Suella Braverman has penned a harsh letter to Prime Minister Rishi Sunak in which she calls him a "weak and uncertain" leader, amongst other things.

Braverman was sacked by Sunak as Home Secretary only yesterday, November 13. A No 10 source said the Prime Minister “asked Suella Braverman to leave Government and she has accepted”.

Ms Braverman's position had come under increasing scrutiny following an article she wrote in the Times, published last Thursday.

In the article, Ms Braverman criticised what she called “pro-Palestinian mobs”, and said protest scenes were “disturbingly reminiscent” of those seen in Northern Ireland.
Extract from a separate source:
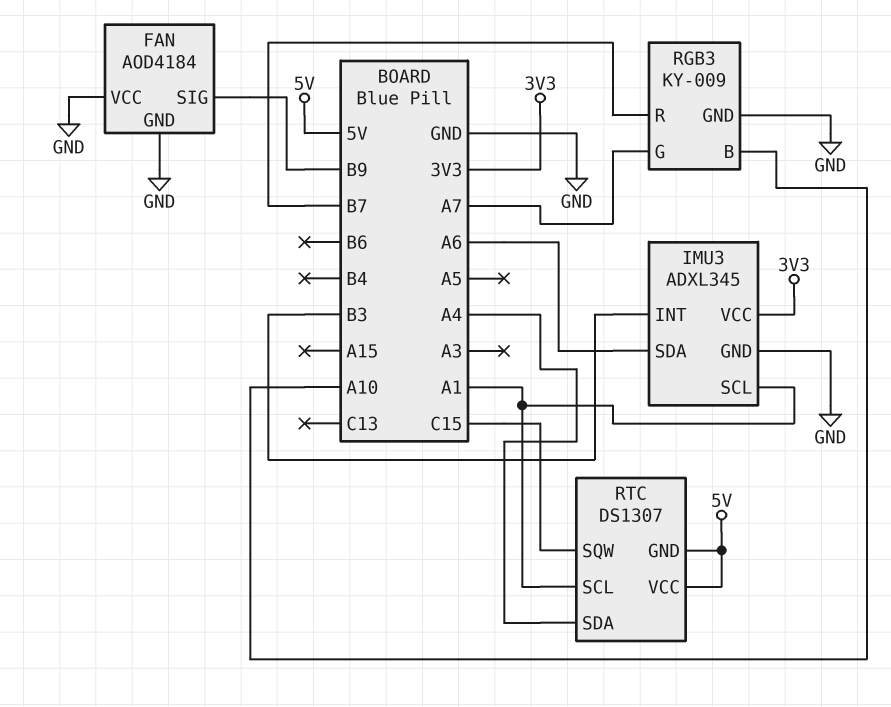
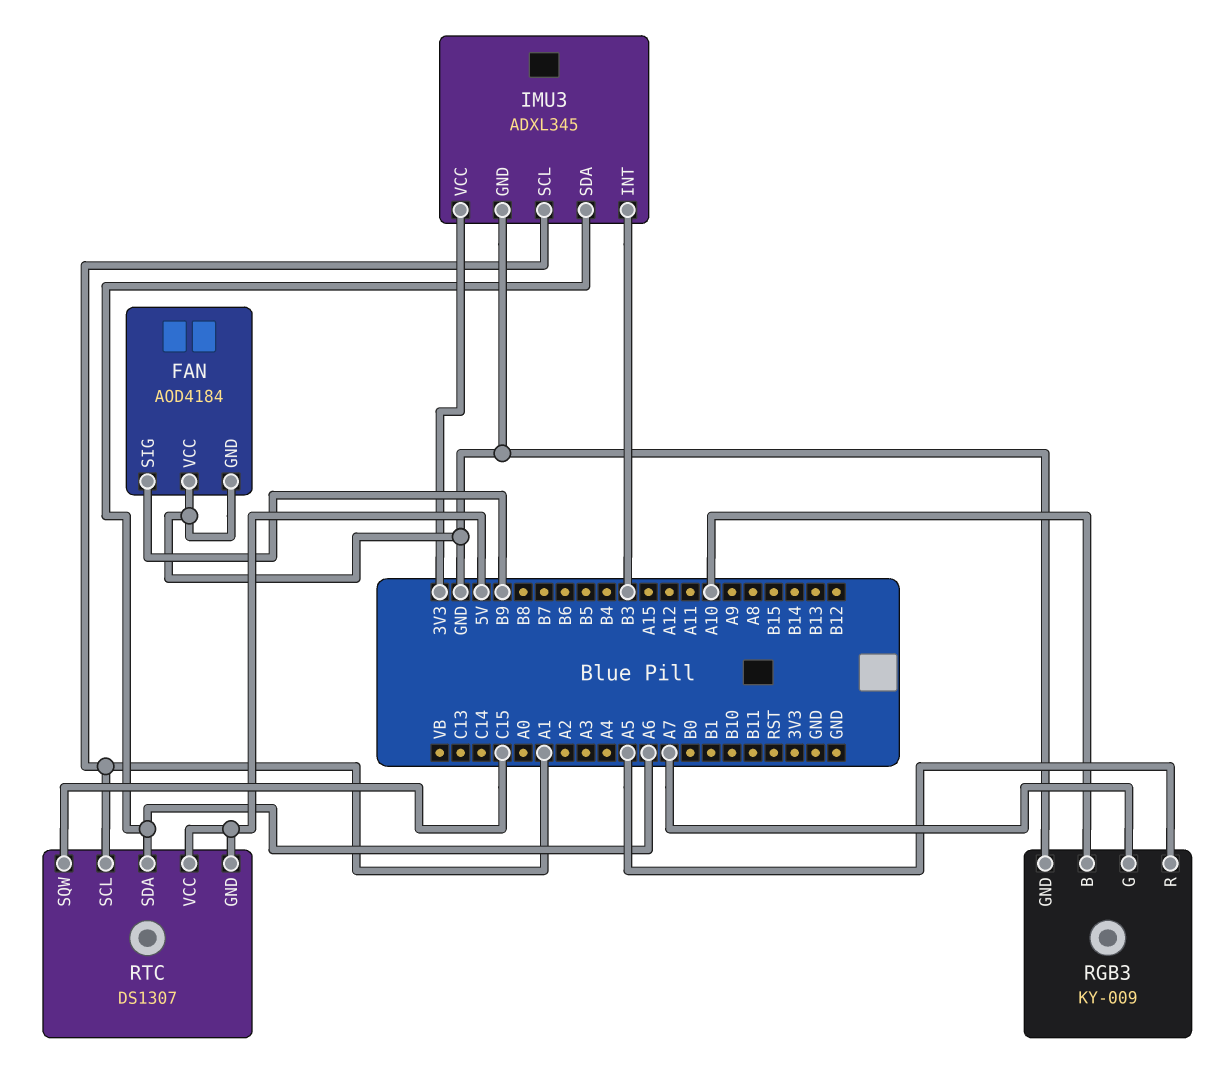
RGB3 pin R: B7 -> A5
RTC pin SDA: A4 -> A6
Mr Sunak then began a cabinet reshuffle which “strengthens his team in Government to deliver long-term decisions for a brighter future”. 
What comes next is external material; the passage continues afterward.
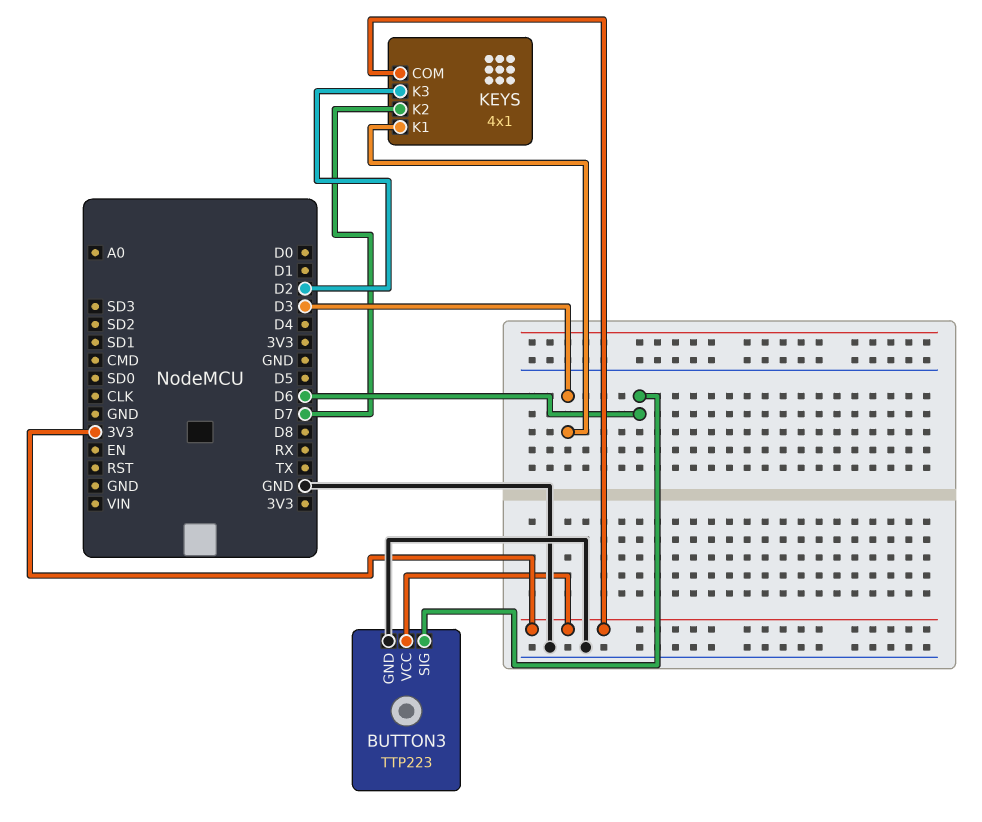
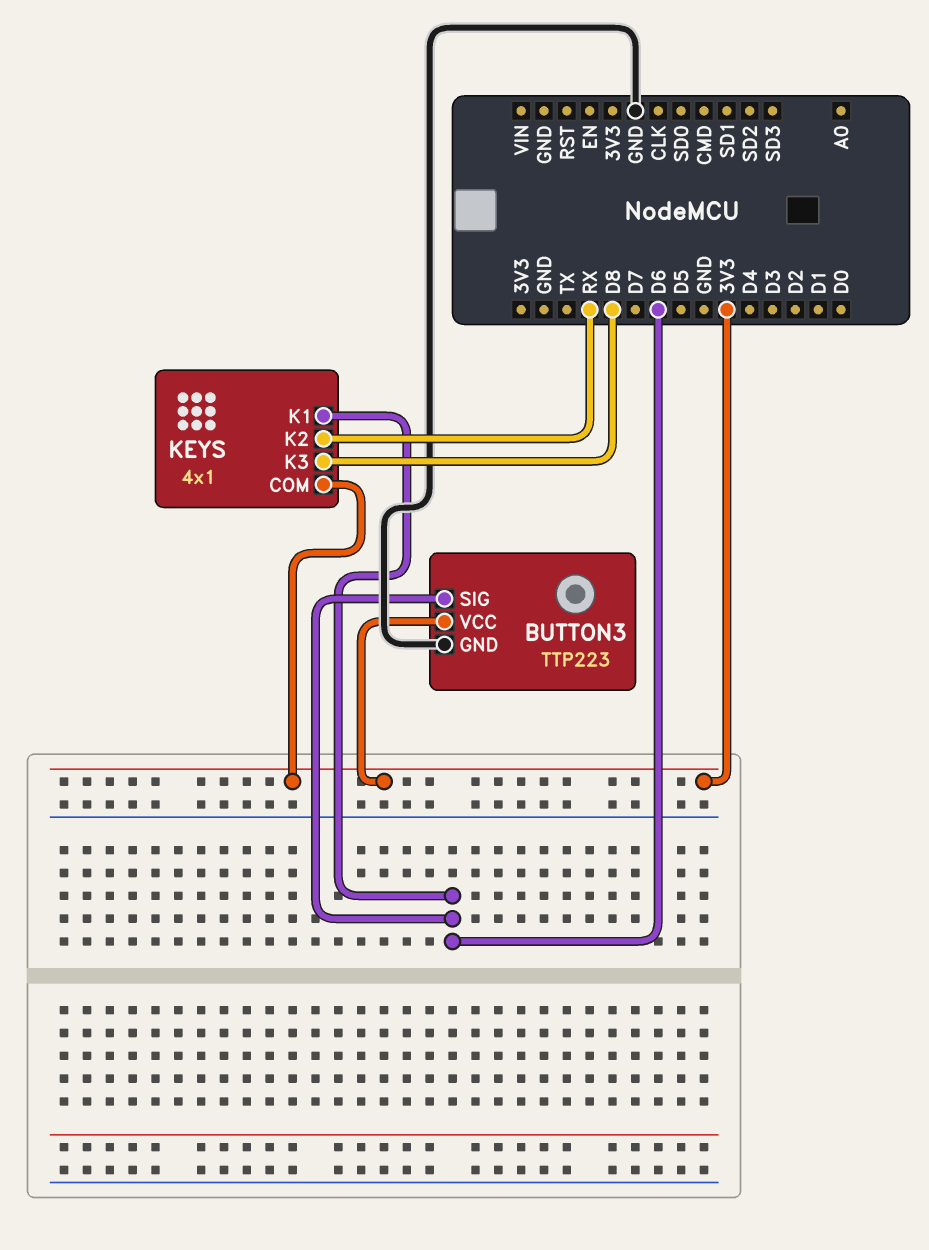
KEYS pin K1: D3 -> D6
KEYS pin K2: D7 -> RX
KEYS pin K3: D2 -> D8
In response, Ms Braverman wrote to the Prime Minister today: "Despite you having been rejected by a majority of party members during the summer leadership contest and thus having no personal mandate to be prime minister, I agreed to support you because of the firm assurances you gave me on key policy priorities."
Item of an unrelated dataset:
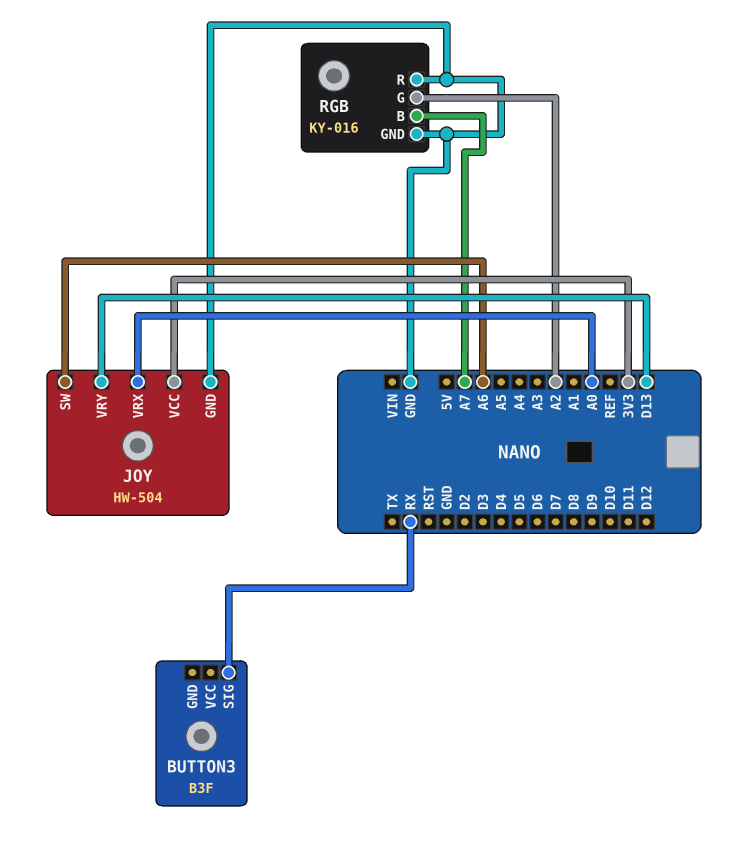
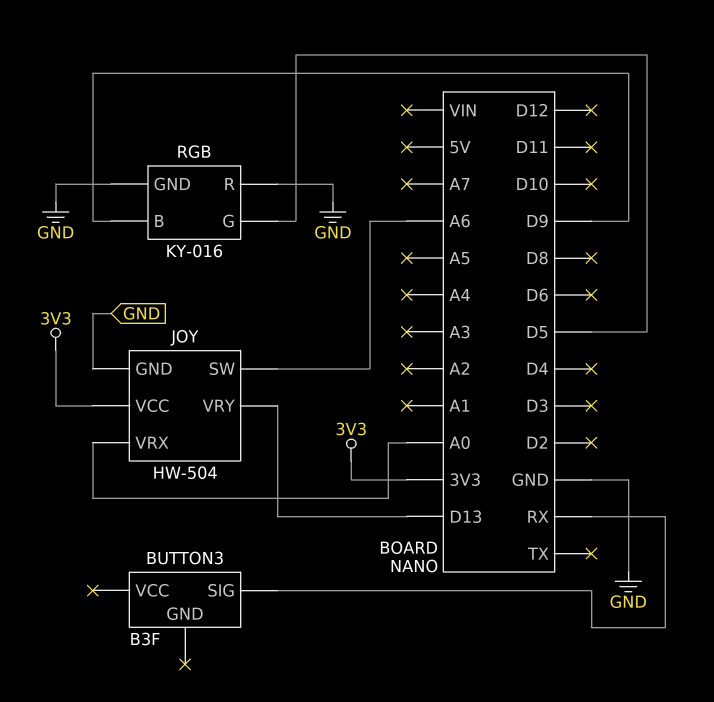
RGB pin B: A7 -> D9
RGB pin G: A2 -> D5

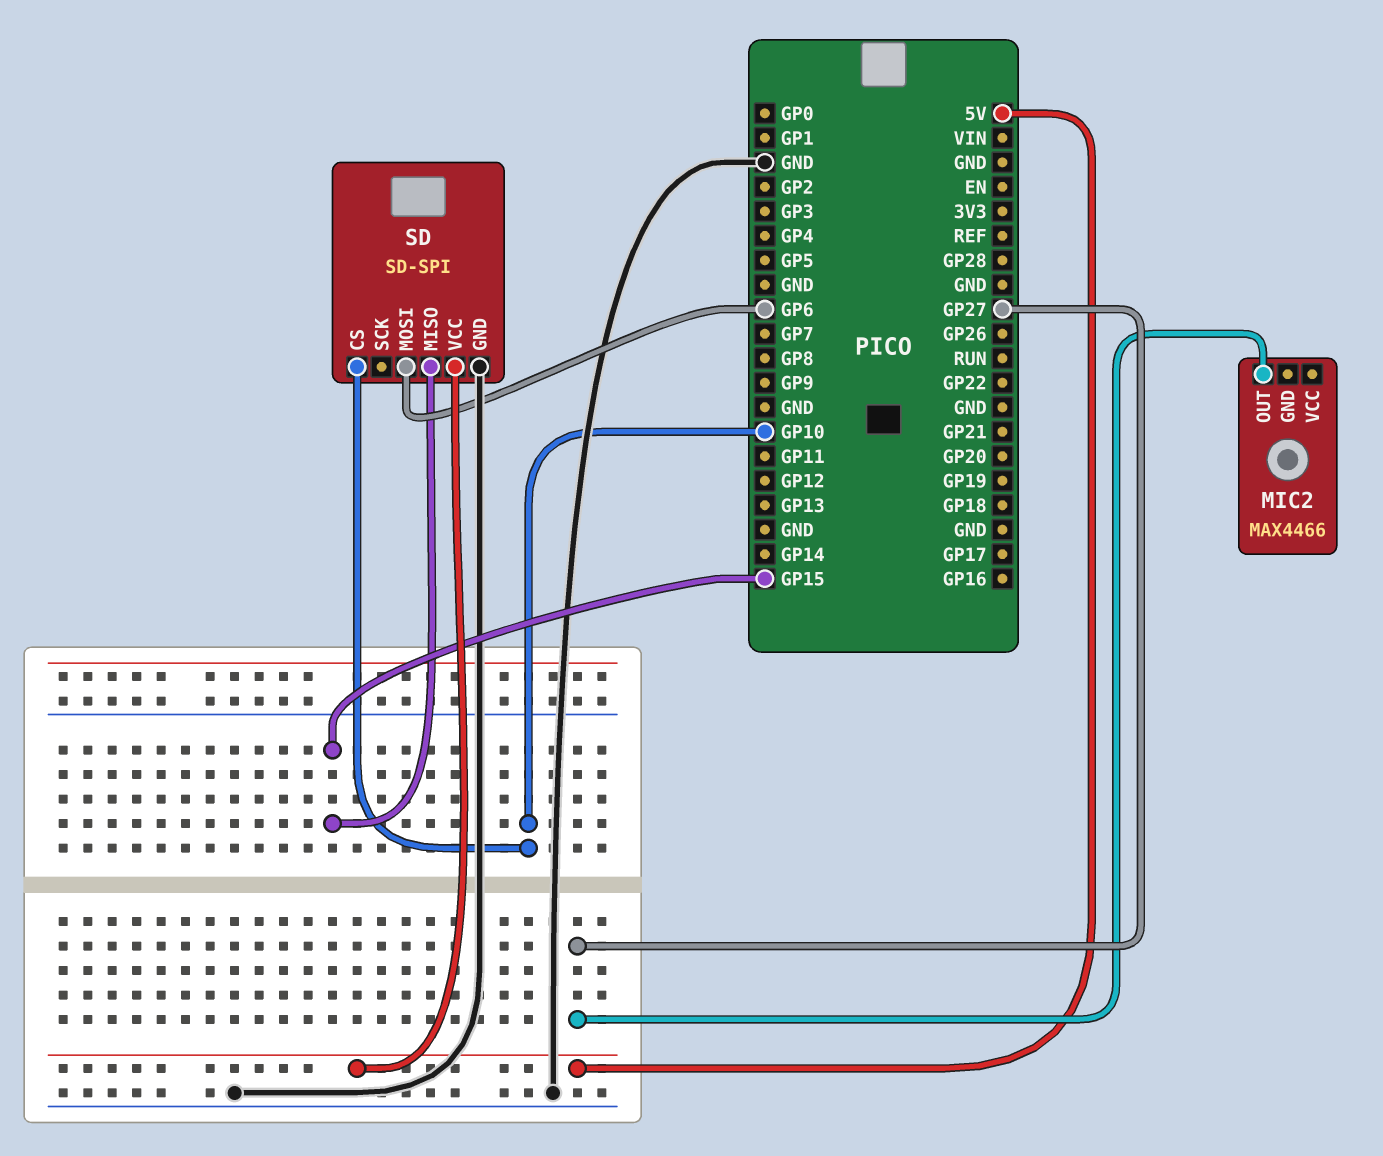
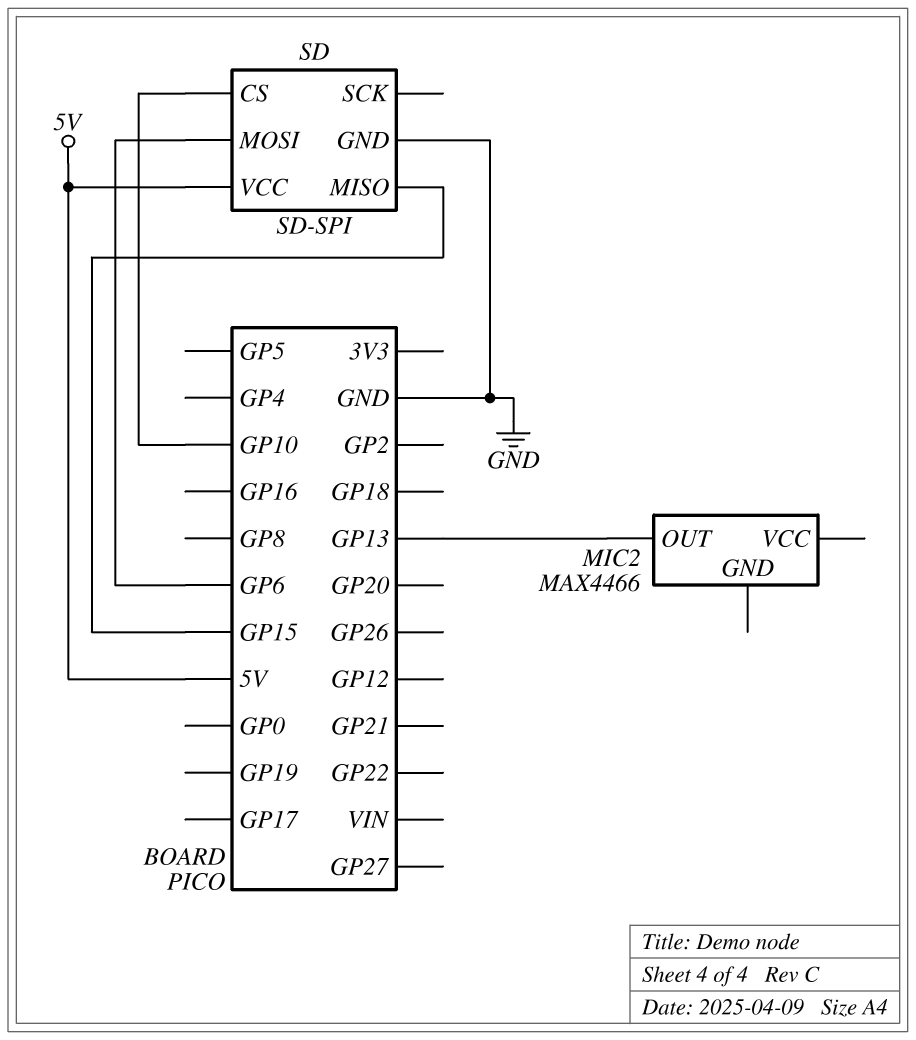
MIC2 pin OUT: GP27 -> GP13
Those priorities were reducing illegal migration, measures to stop small boats crossing the channel, delivering the Northern Ireland Protocol and the Retained EU law legislation as they were a year ago, and issuing statutory guidance protecting biological sex.

"You have manifestly and repeatedly failed to deliver on every single one of these key policies," she writes, before then accusing Sunak of a "betrayal of our agreement" and a "betrayal of your promise to the nation that you would do 'whatever it takes' to stop the boats".

"Someone needs to be honest: your plan is not working"

The ex-home secretary also accused the prime minister of a "failure to rise to the challenge posed by the increasingly vicious antisemitism and extremism displayed on our streets" since the Hamas attack on Israel on 7 October.

She labels his response to "the rising tide of racism, intimidation, and terrorist glorification" as "uncertain, weak, and lacking in the qualities of leadership that this country needs".

Concluding the letter, she writes: "Someone needs to be honest: your plan is not working, we have endured record election defeats, your resets have failed and we are running out of time."

Mrs Braverman acknowledges that she "may not have always found the right words" to express her views, but says he has "always striven to give voice to the quiet majority that supported us in 2019".